═════ THE RECORDS

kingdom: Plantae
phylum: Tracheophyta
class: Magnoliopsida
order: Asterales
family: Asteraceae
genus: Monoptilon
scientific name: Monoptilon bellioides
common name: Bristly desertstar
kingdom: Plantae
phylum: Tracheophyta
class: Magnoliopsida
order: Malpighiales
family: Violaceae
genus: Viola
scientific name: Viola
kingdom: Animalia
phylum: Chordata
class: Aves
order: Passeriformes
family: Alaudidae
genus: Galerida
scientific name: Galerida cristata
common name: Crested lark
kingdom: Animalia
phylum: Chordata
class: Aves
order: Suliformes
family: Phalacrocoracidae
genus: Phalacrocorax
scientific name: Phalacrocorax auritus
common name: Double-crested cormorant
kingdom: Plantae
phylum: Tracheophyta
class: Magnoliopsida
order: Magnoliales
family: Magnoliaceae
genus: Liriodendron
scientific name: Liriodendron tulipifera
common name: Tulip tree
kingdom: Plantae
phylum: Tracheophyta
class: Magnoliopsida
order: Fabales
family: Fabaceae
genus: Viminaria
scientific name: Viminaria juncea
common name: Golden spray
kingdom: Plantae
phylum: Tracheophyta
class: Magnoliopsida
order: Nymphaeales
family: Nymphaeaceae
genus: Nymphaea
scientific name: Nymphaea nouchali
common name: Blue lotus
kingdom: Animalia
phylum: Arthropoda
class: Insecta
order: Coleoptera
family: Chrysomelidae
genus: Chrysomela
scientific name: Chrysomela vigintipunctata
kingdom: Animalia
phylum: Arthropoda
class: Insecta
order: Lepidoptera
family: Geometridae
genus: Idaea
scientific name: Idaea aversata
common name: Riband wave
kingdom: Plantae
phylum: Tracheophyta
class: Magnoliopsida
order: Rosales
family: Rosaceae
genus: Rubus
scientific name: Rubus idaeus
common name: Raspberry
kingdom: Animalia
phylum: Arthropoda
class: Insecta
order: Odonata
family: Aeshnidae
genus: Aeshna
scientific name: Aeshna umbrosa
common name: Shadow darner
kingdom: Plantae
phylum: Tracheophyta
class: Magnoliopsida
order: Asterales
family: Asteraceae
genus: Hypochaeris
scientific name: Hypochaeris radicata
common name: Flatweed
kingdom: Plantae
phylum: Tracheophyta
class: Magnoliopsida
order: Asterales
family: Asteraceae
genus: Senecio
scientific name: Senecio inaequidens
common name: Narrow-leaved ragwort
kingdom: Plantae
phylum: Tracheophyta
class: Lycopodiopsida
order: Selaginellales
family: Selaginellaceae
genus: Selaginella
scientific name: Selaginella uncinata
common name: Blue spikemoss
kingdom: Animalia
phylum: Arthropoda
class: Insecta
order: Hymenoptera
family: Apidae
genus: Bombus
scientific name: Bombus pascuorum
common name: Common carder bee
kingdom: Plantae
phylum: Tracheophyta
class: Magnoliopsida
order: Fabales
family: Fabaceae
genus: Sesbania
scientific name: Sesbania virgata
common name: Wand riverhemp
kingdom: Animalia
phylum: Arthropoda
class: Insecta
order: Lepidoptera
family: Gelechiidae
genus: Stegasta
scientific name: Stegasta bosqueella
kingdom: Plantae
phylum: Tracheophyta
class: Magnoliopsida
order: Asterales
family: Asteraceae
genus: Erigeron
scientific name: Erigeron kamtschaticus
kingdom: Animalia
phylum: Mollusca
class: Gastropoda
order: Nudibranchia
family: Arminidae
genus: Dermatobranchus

══════════

[WHAT YOU HAVE TO DO] Can you render every line of the material as a Markdown table with the columns "Row" and "Line", numbering each row and leaving out any blank lines?

[THE REPLY]
| Row | Line |
|---|---|
| 1 | kingdom: Plantae |
| 2 | phylum: Tracheophyta |
| 3 | class: Magnoliopsida |
| 4 | order: Asterales |
| 5 | family: Asteraceae |
| 6 | genus: Monoptilon |
| 7 | scientific name: Monoptilon bellioides |
| 8 | common name: Bristly desertstar |
| 9 | kingdom: Plantae |
| 10 | phylum: Tracheophyta |
| 11 | class: Magnoliopsida |
| 12 | order: Malpighiales |
| 13 | family: Violaceae |
| 14 | genus: Viola |
| 15 | scientific name: Viola |
| 16 | kingdom: Animalia |
| 17 | phylum: Chordata |
| 18 | class: Aves |
| 19 | order: Passeriformes |
| 20 | family: Alaudidae |
| 21 | genus: Galerida |
| 22 | scientific name: Galerida cristata |
| 23 | common name: Crested lark |
| 24 | kingdom: Animalia |
| 25 | phylum: Chordata |
| 26 | class: Aves |
| 27 | order: Suliformes |
| 28 | family: Phalacrocoracidae |
| 29 | genus: Phalacrocorax |
| 30 | scientific name: Phalacrocorax auritus |
| 31 | common name: Double-crested cormorant |
| 32 | kingdom: Plantae |
| 33 | phylum: Tracheophyta |
| 34 | class: Magnoliopsida |
| 35 | order: Magnoliales |
| 36 | family: Magnoliaceae |
| 37 | genus: Liriodendron |
| 38 | scientific name: Liriodendron tulipifera |
| 39 | common name: Tulip tree |
| 40 | kingdom: Plantae |
| 41 | phylum: Tracheophyta |
| 42 | class: Magnoliopsida |
| 43 | order: Fabales |
| 44 | family: Fabaceae |
| 45 | genus: Viminaria |
| 46 | scientific name: Viminaria juncea |
| 47 | common name: Golden spray |
| 48 | kingdom: Plantae |
| 49 | phylum: Tracheophyta |
| 50 | class: Magnoliopsida |
| 51 | order: Nymphaeales |
| 52 | family: Nymphaeaceae |
| 53 | genus: Nymphaea |
| 54 | scientific name: Nymphaea nouchali |
| 55 | common name: Blue lotus |
| 56 | kingdom: Animalia |
| 57 | phylum: Arthropoda |
| 58 | class: Insecta |
| 59 | order: Coleoptera |
| 60 | family: Chrysomelidae |
| 61 | genus: Chrysomela |
| 62 | scientific name: Chrysomela vigintipunctata |
| 63 | kingdom: Animalia |
| 64 | phylum: Arthropoda |
| 65 | class: Insecta |
| 66 | order: Lepidoptera |
| 67 | family: Geometridae |
| 68 | genus: Idaea |
| 69 | scientific name: Idaea aversata |
| 70 | common name: Riband wave |
| 71 | kingdom: Plantae |
| 72 | phylum: Tracheophyta |
| 73 | class: Magnoliopsida |
| 74 | order: Rosales |
| 75 | family: Rosaceae |
| 76 | genus: Rubus |
| 77 | scientific name: Rubus idaeus |
| 78 | common name: Raspberry |
| 79 | kingdom: Animalia |
| 80 | phylum: Arthropoda |
| 81 | class: Insecta |
| 82 | order: Odonata |
| 83 | family: Aeshnidae |
| 84 | genus: Aeshna |
| 85 | scientific name: Aeshna umbrosa |
| 86 | common name: Shadow darner |
| 87 | kingdom: Plantae |
| 88 | phylum: Tracheophyta |
| 89 | class: Magnoliopsida |
| 90 | order: Asterales |
| 91 | family: Asteraceae |
| 92 | genus: Hypochaeris |
| 93 | scientific name: Hypochaeris radicata |
| 94 | common name: Flatweed |
| 95 | kingdom: Plantae |
| 96 | phylum: Tracheophyta |
| 97 | class: Magnoliopsida |
| 98 | order: Asterales |
| 99 | family: Asteraceae |
| 100 | genus: Senecio |
| 101 | scientific name: Senecio inaequidens |
| 102 | common name: Narrow-leaved ragwort |
| 103 | kingdom: Plantae |
| 104 | phylum: Tracheophyta |
| 105 | class: Lycopodiopsida |
| 106 | order: Selaginellales |
| 107 | family: Selaginellaceae |
| 108 | genus: Selaginella |
| 109 | scientific name: Selaginella uncinata |
| 110 | common name: Blue spikemoss |
| 111 | kingdom: Animalia |
| 112 | phylum: Arthropoda |
| 113 | class: Insecta |
| 114 | order: Hymenoptera |
| 115 | family: Apidae |
| 116 | genus: Bombus |
| 117 | scientific name: Bombus pascuorum |
| 118 | common name: Common carder bee |
| 119 | kingdom: Plantae |
| 120 | phylum: Tracheophyta |
| 121 | class: Magnoliopsida |
| 122 | order: Fabales |
| 123 | family: Fabaceae |
| 124 | genus: Sesbania |
| 125 | scientific name: Sesbania virgata |
| 126 | common name: Wand riverhemp |
| 127 | kingdom: Animalia |
| 128 | phylum: Arthropoda |
| 129 | class: Insecta |
| 130 | order: Lepidoptera |
| 131 | family: Gelechiidae |
| 132 | genus: Stegasta |
| 133 | scientific name: Stegasta bosqueella |
| 134 | kingdom: Plantae |
| 135 | phylum: Tracheophyta |
| 136 | class: Magnoliopsida |
| 137 | order: Asterales |
| 138 | family: Asteraceae |
| 139 | genus: Erigeron |
| 140 | scientific name: Erigeron kamtschaticus |
| 141 | kingdom: Animalia |
| 142 | phylum: Mollusca |
| 143 | class: Gastropoda |
| 144 | order: Nudibranchia |
| 145 | family: Arminidae |
| 146 | genus: Dermatobranchus |